• Your objective: Retype word for word the lines of the data below, from the first to the one bearing "0: (544, 123, 2.28)", with that one included.

*** Data provided Section Begins ***

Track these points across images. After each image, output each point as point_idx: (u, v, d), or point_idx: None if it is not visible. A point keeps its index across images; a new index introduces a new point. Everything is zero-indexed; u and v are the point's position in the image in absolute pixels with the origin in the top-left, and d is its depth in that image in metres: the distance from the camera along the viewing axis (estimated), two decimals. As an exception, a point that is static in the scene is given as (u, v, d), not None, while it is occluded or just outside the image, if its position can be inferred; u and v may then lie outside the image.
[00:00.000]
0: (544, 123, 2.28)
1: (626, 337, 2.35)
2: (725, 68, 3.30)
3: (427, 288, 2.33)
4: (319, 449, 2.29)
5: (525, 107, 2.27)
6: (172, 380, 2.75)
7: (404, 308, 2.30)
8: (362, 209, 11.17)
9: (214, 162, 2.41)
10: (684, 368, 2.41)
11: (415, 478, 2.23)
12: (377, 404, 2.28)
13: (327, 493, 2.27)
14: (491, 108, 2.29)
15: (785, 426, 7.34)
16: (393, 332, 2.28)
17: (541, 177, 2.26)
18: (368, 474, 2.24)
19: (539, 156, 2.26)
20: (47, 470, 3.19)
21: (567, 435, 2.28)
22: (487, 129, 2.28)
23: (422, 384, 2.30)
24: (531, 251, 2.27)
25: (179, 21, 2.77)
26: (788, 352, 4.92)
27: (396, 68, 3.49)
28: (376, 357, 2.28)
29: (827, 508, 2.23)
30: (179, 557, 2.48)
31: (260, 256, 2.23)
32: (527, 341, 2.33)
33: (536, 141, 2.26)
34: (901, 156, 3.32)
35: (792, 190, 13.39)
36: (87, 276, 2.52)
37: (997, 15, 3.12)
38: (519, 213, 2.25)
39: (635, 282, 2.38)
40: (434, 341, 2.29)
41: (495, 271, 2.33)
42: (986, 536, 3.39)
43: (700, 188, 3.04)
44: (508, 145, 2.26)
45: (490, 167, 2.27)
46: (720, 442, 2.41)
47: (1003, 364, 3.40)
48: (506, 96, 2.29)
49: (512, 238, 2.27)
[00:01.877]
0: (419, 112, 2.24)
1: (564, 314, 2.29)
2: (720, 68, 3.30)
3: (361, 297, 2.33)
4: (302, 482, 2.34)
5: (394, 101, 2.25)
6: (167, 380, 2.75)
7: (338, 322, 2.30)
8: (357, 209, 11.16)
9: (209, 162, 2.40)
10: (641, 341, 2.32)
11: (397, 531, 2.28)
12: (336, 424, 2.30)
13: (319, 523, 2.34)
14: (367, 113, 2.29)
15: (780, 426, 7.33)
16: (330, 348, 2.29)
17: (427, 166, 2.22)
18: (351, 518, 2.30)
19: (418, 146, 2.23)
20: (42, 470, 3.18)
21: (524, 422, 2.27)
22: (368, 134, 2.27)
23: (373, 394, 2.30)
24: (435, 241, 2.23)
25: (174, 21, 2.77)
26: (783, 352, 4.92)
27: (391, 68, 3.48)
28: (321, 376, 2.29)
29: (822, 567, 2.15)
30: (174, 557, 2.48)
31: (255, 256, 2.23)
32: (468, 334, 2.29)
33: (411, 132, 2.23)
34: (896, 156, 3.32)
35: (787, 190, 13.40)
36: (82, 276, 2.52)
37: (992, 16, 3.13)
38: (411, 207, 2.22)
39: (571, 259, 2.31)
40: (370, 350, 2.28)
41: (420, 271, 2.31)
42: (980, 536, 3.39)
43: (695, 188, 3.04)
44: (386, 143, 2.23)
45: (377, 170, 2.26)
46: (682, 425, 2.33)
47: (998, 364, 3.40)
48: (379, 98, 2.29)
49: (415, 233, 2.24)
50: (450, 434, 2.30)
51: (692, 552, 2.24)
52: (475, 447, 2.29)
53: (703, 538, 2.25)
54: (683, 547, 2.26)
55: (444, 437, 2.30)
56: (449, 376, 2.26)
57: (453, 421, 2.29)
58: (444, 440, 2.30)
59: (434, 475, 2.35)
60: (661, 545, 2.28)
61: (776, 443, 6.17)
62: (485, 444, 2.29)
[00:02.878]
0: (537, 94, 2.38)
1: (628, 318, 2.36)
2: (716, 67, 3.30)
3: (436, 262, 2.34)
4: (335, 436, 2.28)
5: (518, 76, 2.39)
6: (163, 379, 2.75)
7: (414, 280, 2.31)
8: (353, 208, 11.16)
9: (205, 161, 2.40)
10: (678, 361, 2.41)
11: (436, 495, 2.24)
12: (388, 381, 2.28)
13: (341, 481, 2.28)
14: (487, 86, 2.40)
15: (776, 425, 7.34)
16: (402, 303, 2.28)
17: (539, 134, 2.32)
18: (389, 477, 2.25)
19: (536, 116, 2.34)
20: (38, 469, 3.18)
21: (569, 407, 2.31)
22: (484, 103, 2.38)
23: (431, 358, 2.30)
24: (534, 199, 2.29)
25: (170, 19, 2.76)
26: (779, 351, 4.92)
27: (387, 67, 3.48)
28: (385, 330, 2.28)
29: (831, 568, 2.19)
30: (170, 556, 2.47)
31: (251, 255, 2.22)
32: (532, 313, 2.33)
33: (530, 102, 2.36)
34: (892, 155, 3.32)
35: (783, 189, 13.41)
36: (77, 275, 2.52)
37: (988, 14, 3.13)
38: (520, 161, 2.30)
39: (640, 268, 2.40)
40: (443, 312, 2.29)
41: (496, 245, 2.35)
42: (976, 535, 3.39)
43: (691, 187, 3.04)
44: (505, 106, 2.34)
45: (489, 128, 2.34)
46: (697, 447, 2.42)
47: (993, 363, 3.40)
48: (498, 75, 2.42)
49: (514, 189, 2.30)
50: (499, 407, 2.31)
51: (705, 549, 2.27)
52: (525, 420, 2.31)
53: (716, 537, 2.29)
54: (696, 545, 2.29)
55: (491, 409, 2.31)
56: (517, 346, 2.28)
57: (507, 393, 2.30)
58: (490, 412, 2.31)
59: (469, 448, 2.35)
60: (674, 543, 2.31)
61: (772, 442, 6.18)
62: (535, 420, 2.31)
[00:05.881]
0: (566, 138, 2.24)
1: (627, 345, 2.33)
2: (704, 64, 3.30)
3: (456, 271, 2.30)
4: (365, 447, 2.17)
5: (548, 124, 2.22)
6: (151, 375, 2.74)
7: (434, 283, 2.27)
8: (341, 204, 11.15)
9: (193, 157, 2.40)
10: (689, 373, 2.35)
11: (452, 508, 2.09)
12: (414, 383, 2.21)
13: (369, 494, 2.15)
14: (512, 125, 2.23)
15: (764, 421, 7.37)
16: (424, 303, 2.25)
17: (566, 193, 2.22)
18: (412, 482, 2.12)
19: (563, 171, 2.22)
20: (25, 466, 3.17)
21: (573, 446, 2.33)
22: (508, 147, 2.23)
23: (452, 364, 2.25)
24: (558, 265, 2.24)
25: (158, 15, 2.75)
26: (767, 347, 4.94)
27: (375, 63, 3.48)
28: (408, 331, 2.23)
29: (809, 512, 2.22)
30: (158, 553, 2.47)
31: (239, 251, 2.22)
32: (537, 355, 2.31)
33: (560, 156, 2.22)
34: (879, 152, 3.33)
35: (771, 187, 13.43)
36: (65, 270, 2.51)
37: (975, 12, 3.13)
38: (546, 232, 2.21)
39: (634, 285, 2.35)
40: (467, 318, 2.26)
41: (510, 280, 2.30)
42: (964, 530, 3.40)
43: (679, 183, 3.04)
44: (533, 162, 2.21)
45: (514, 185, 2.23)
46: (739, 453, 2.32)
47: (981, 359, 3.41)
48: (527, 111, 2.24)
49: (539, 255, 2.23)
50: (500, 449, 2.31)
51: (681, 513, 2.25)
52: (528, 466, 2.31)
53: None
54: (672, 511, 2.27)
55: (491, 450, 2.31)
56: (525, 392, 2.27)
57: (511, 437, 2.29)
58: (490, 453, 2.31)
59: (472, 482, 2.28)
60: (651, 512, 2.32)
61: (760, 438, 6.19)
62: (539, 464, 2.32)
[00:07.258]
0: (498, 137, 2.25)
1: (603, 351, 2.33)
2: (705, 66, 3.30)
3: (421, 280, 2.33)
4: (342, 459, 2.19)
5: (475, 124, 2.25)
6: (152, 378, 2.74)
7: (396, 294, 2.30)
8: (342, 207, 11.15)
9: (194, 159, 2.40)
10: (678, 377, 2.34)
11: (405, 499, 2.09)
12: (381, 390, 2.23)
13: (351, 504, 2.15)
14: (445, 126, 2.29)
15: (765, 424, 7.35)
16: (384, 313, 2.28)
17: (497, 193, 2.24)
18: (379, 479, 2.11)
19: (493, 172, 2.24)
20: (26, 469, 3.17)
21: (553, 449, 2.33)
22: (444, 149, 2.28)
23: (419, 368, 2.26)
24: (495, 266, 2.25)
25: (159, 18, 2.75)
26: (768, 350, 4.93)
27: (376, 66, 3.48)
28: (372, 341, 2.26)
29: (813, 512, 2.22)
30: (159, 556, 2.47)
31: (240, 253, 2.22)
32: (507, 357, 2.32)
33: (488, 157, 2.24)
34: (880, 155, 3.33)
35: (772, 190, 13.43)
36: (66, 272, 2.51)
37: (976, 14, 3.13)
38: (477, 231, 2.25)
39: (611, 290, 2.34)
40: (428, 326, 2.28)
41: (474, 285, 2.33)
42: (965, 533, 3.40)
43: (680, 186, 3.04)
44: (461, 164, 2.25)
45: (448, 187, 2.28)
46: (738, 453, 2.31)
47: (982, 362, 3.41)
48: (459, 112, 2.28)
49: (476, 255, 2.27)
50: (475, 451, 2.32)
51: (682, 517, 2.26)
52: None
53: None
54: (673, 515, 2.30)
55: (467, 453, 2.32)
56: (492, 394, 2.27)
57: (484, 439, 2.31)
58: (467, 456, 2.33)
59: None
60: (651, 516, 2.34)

*** Data provided Section Ends ***

• Output below:
Track these points across images. After each image, output each point as point_idx: (u, v, d), or point_idx: None if it is not visible. A point keeps its index across images; a new index introduces a new point. Everything is zero-indexed; u and v are the point's position in the image in absolute pixels with the origin in the top-left, and d is its depth in that image in metres: the distance from the camera along the viewing axis (estimated), two decimals. As an exception, a point that is static in the scene is given as (u, v, d), not None, while it is occluded or just outside the image, if its position can be inferred; u and v may then lie outside the image.
[00:00.000]
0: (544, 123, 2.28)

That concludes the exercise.